# [TASK TO COMPLETE]
The records below must be output exactly, with no images carried over.
MATERIAL PROVIDED Start Marker
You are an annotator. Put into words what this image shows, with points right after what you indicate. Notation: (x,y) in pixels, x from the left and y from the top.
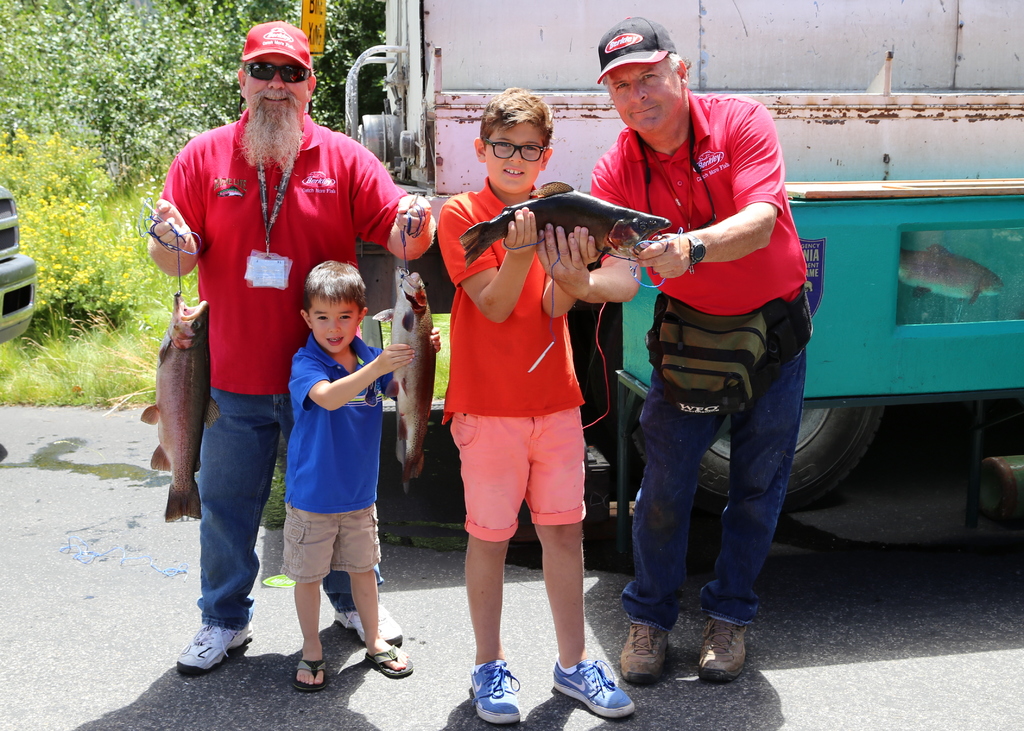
There are people (434,334) standing in the foreground area of the image (473,373), by holding fish (397,284) in their hands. There are vehicles (361,249) and greenery (82,126) in the background (31,147).
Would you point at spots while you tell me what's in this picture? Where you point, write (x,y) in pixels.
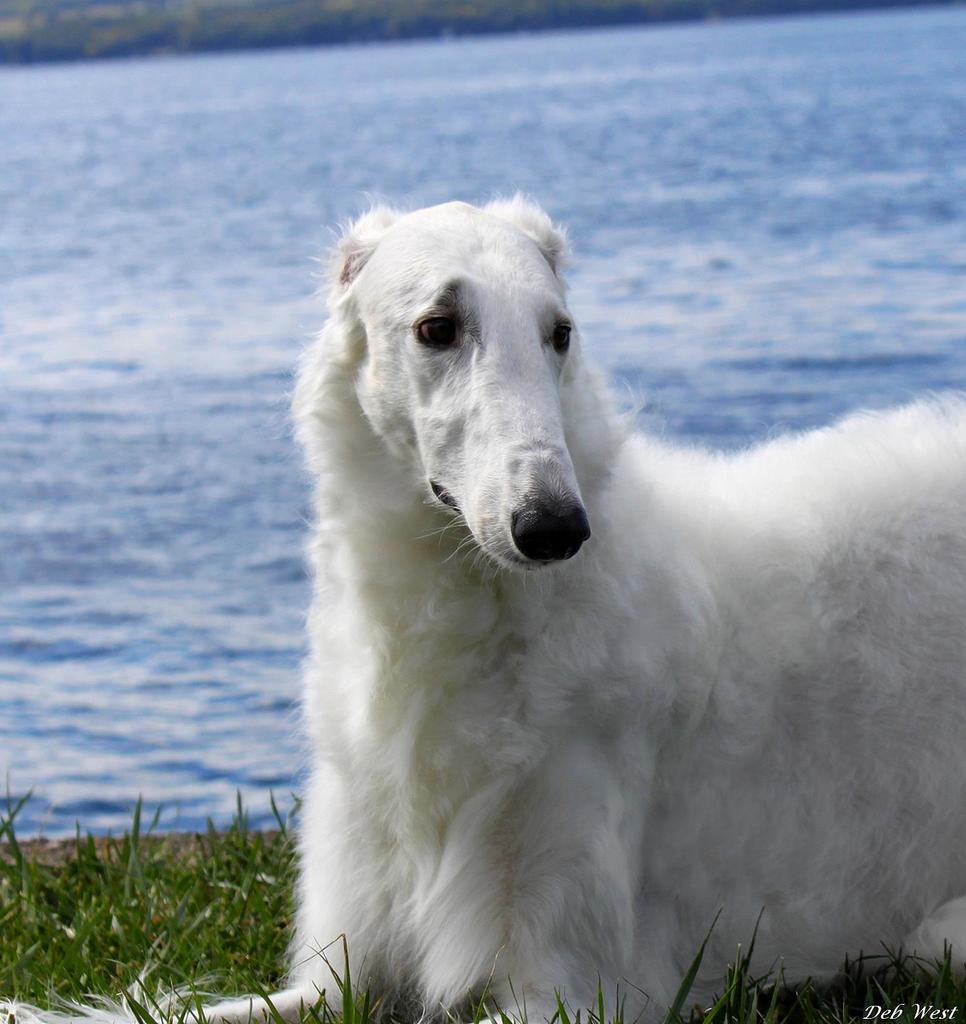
In this image I can see an animal (357,775) and the animal (534,829) is in white color, background I can see the grass (104,909) in green color and the water (139,315) is in blue color.
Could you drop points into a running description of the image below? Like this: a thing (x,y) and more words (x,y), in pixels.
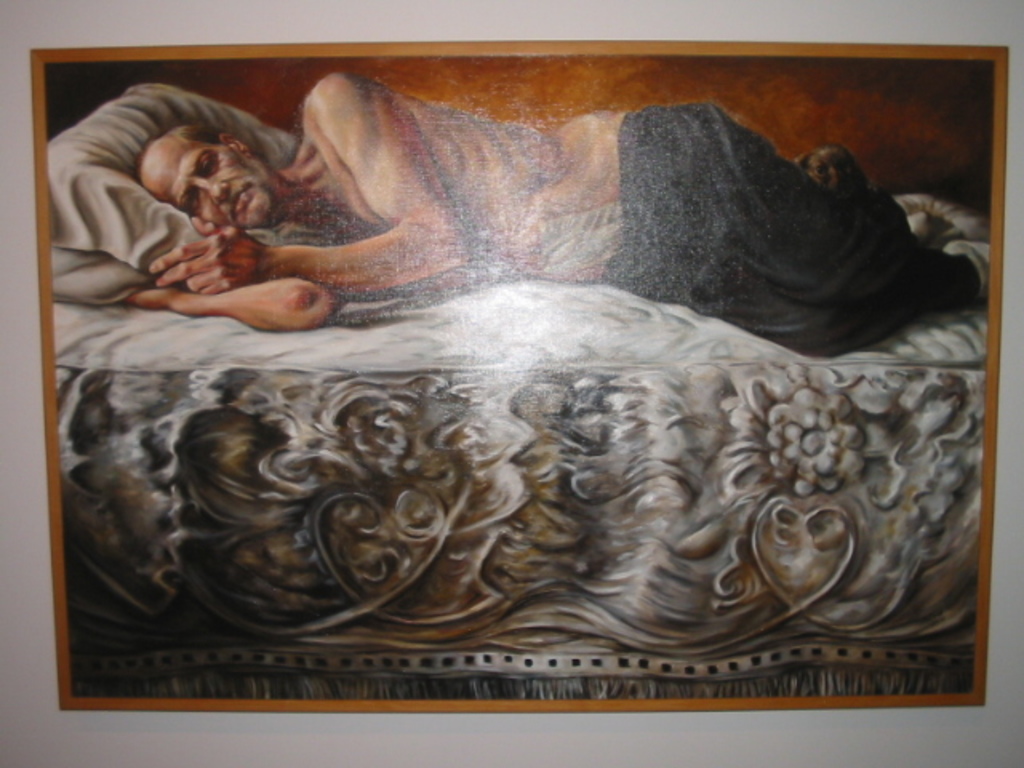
In this image we can see a photo frame (360,405) of a person (295,169) sleeping on the bed (887,432).
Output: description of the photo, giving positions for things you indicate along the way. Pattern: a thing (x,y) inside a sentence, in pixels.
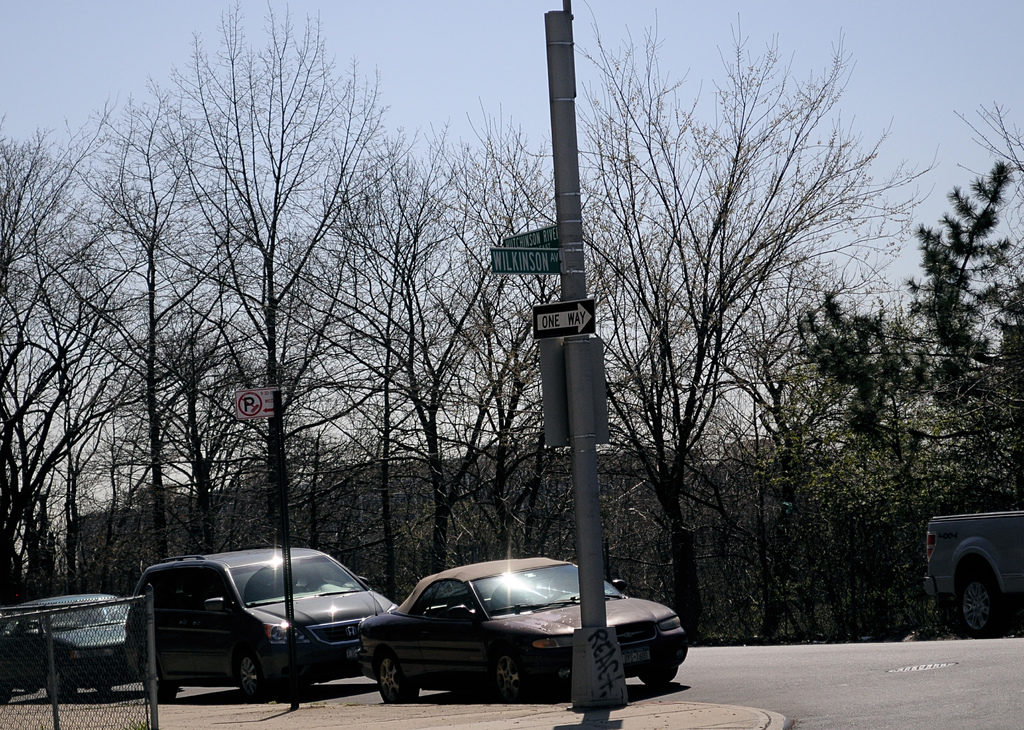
In the center of the image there are cars (304,643) on the road (843,659). On the left side of the image (106,720) there is a metal fence (136,670). There are sign boards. In the background of the image (449,389) there are trees (353,85) and sky (505,56).
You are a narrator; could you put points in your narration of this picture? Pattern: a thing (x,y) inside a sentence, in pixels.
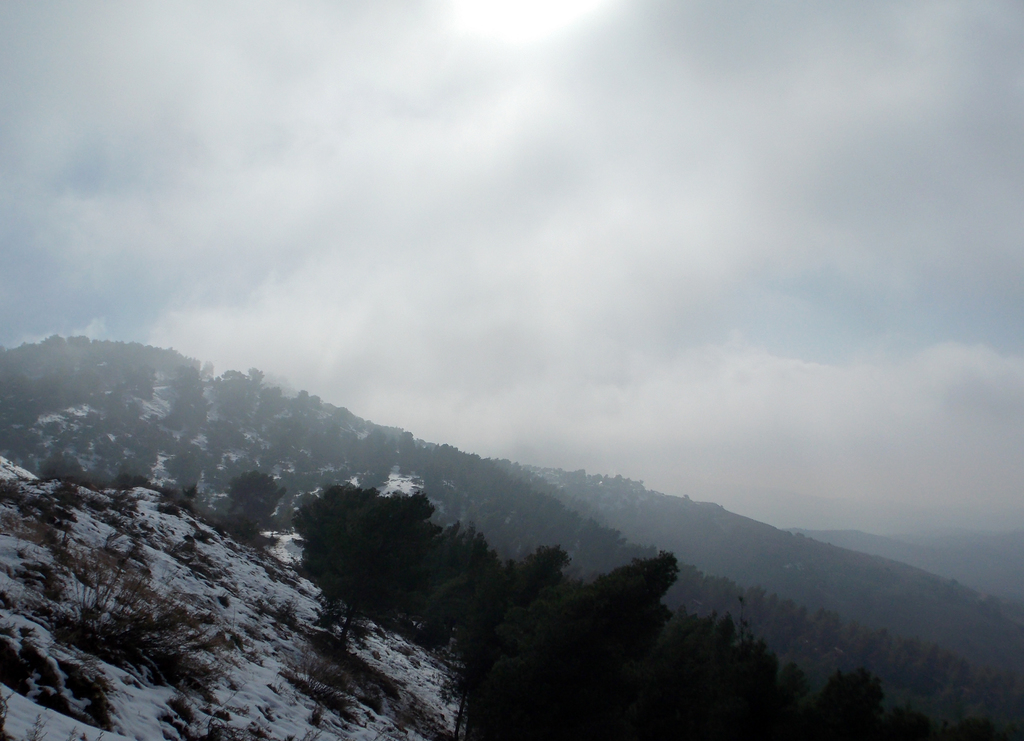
In this image I can see few mountains (155,488), some snow (245,678) and few trees (344,586) on the mountains (225,549) and in the background (530,188) I can see the sky (606,189).
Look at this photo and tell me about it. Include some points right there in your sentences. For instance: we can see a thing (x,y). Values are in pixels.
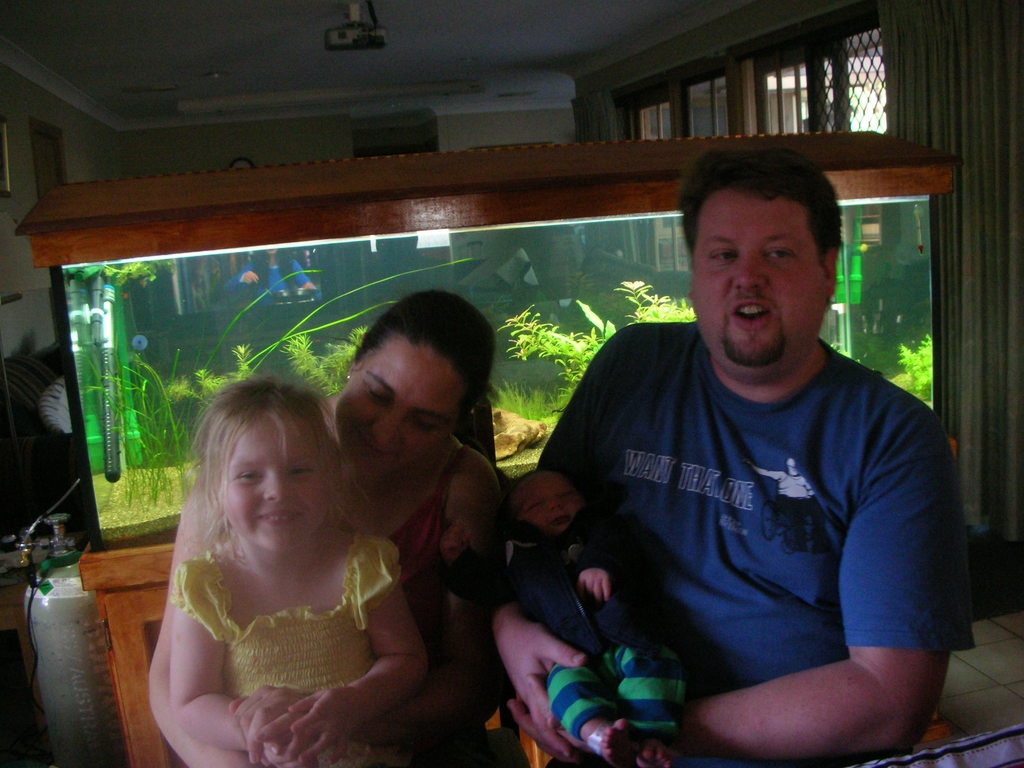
In this image we can see persons (292,483) sitting on the bench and one of them is holding a baby (610,586) in the hands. In the background (118,528) we can see cylinder (83,684), aquarium (278,283), projector (339,45), walls (635,75) and windows (689,90).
MATERIAL PROVIDED End Marker
# [FINISHED EXERCISE]
You are an annotator. Put into words what this image shows, with points right after what you indicate. Notation: (x,y) in pixels, x from the left and y from the top.
There are people (434,334) standing in the foreground area of the image (473,373), by holding fish (397,284) in their hands. There are vehicles (361,249) and greenery (82,126) in the background (31,147).
Would you point at spots while you tell me what's in this picture? Where you point, write (x,y) in pixels.
In this image I can see an animal (357,775) and the animal (534,829) is in white color, background I can see the grass (104,909) in green color and the water (139,315) is in blue color.
Could you drop points into a running description of the image below? Like this: a thing (x,y) and more words (x,y), in pixels.
In this image we can see a photo frame (360,405) of a person (295,169) sleeping on the bed (887,432).
Output: description of the photo, giving positions for things you indicate along the way. Pattern: a thing (x,y) inside a sentence, in pixels.
In the center of the image there are cars (304,643) on the road (843,659). On the left side of the image (106,720) there is a metal fence (136,670). There are sign boards. In the background of the image (449,389) there are trees (353,85) and sky (505,56).
You are a narrator; could you put points in your narration of this picture? Pattern: a thing (x,y) inside a sentence, in pixels.
In this image I can see few mountains (155,488), some snow (245,678) and few trees (344,586) on the mountains (225,549) and in the background (530,188) I can see the sky (606,189).
Look at this photo and tell me about it. Include some points right there in your sentences. For instance: we can see a thing (x,y). Values are in pixels.
In this image we can see persons (292,483) sitting on the bench and one of them is holding a baby (610,586) in the hands. In the background (118,528) we can see cylinder (83,684), aquarium (278,283), projector (339,45), walls (635,75) and windows (689,90).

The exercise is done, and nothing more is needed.